B2B
Business-to-business (B2B) es la transmisión de información referente a transacciones comerciales, normalmente utilizando tecnología como la Electronic Data Interchange(EDI), presentada a finales de los años 1970 para enviar electrónicamente documentos tales como pedidos de compra o facturas.
Más tarde pasó a incluir actividades que serían más precisamente denominadas "Comercio en la red", como la compra de bienes y servicios a través de la Web vía servidores seguros (véase Hypertext Transfer Protocol Secure, un protocolo de servidor especial que cifra la realización confidencial de pedidos para la protección de los consumidores y los datos de la organización) empleándose servicios de pago electrónico como autorizaciones para tarjeta de crédito o monederos electrónicos.
El B2B ha venido impulsado también por la creación de portales para agrupar compradores. Así, encontramos, por ejemplo portales de empresas de automoción, alimentación, químicas u hostelería, entre otros. Las compañías se agrupan para crear dichas páginas aglutinando fuerzas lo que les permite negociar en mejores condiciones. El mantenimiento de las páginas se produce pidiendo un canon por cotizar o cobrando a los socios una comisión del negocio realizado en el portal.
En términos generales la expresión business-to-business no se encuentra limitada al entorno electrónico, sino que hace una referencia de exclusión para destacar el origen y destino de una actividad que, por antagonismo, no se refiere ni al B2C, B2G, etc.
Solo por establecer un ejemplo de referencia, el business-to-business aplica a la relación entre un fabricante y el distribuidor de un producto y también a la relación entre el distribuidor y el comercio minorista... pero NO a la relación entre el comerciante y su cliente final (consumidor), relación esta última que quedaría ajustada entonces al entorno del B2C (business-to-consumer).
B2C
Las siglas B2C se refieren a un término anglosajón "Business to Consumer". Traducido vendría a significar del comercio al consumidor, y se refiere a un modelo de negocio muy extendido en nuestros días, de comercio directo. Aunque ya existía en el comercio tradicional(*), la llegada de Internet y el comercio online ha posibilitado que sea el propio productor el que venda directamente, sin intermediarios entre él y el consumidor final, lo que ha permitido la proliferación de este sistema en aras del B2B (Business to Business), mayoritario hasta hace unas décadas.
Pongamos un ejemplo claro de ambos casos: un productor de pantallas de ordenador que las vende directamente desde su página web sería un negocio B2C, pues ofrece sus servicios online directamente al comprador, generando un ahorro de costes importante, al eliminar intermediarios.
Un negocio B2B sería por ejemplo aquel en que el productor de esas pantallas las vendiese a grandes superficies para que luego estas las vendieran a los consumidores finales. En este caso el productor le vende a un intermediario y este a los usuarios. Se libra de tener que comercializarlo, de tener un servicio de venta... etc...
Como vemos cada sistema tiene sus ventajas e inconvenientes. Es difícil saber cual es mejor para cada negocio.
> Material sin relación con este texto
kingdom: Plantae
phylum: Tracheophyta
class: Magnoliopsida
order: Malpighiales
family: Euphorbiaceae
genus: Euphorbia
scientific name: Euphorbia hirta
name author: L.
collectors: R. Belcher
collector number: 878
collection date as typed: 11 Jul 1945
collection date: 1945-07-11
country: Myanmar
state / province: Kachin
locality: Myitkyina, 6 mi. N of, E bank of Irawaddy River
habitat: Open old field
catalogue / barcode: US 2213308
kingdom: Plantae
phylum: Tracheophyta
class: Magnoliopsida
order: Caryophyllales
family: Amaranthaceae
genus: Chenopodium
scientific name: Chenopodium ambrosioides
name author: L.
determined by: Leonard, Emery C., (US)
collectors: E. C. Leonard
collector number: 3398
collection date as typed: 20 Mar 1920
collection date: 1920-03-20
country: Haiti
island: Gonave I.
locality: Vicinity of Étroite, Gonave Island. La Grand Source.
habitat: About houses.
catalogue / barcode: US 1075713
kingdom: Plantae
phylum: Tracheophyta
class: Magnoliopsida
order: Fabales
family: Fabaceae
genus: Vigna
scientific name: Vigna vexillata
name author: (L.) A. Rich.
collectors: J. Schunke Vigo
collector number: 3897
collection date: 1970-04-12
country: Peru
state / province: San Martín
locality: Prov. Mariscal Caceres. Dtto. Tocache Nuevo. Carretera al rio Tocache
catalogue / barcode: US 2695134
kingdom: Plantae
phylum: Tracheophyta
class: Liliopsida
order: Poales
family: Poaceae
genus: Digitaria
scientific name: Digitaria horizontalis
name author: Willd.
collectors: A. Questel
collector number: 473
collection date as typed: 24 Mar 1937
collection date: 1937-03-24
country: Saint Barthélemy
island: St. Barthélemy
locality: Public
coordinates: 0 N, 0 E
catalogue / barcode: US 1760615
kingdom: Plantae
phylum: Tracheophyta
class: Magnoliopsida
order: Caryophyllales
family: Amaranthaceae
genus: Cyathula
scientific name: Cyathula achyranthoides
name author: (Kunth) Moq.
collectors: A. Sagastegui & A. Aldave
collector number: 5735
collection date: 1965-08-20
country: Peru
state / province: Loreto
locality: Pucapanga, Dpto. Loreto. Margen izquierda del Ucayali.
Mientras que uno en teoría permite un ahorro de costes importante para el consumidor final, lo cierto es que puede suponer una merma en la calidad del servicio. Muchos productos, por sus propias características, son difícilmente adaptables a este sistema B2C, y del mismo modo muchos consumidores son reacios a usarlo. El principal escollo es precisamente la impersonalización de la venta online, y la dificultad de 'ver' y 'tocar' el producto que se desea comprar. De todos modos, existen grandes ejemplos de empresas orientadas al B2C con gran éxito mundial, como Amazon, Ebay... etc .
Hoy en día todo parece indicar que el comercio eléctronico se está imponiendo paulatinamente, y por ello casi todas las empresas enfocan su esfuerzos al desarrollo de estrategias enfocadas al consumidor final. La más obvia de ellas es el marketing B2C, que consiste en publicidad, anuncios, ofertas... etc... enfocadas al comprador y diseñadas para él, bien para su captación o fidelización.
* Cabe destacar que aunque el término B2C es relativamente nuevo, y se asocia sobre todo a negocios online, no es realmente una idea novedosa, pues lleva haciéndose desde la invención del comercio. Si no simplemente tomemos un ejemplo: el pequeño agricultor que vende sus hortalizas directamente al comprador en un mercadillo. Es un típico B2C, aunque sea un ejemplo arcaico.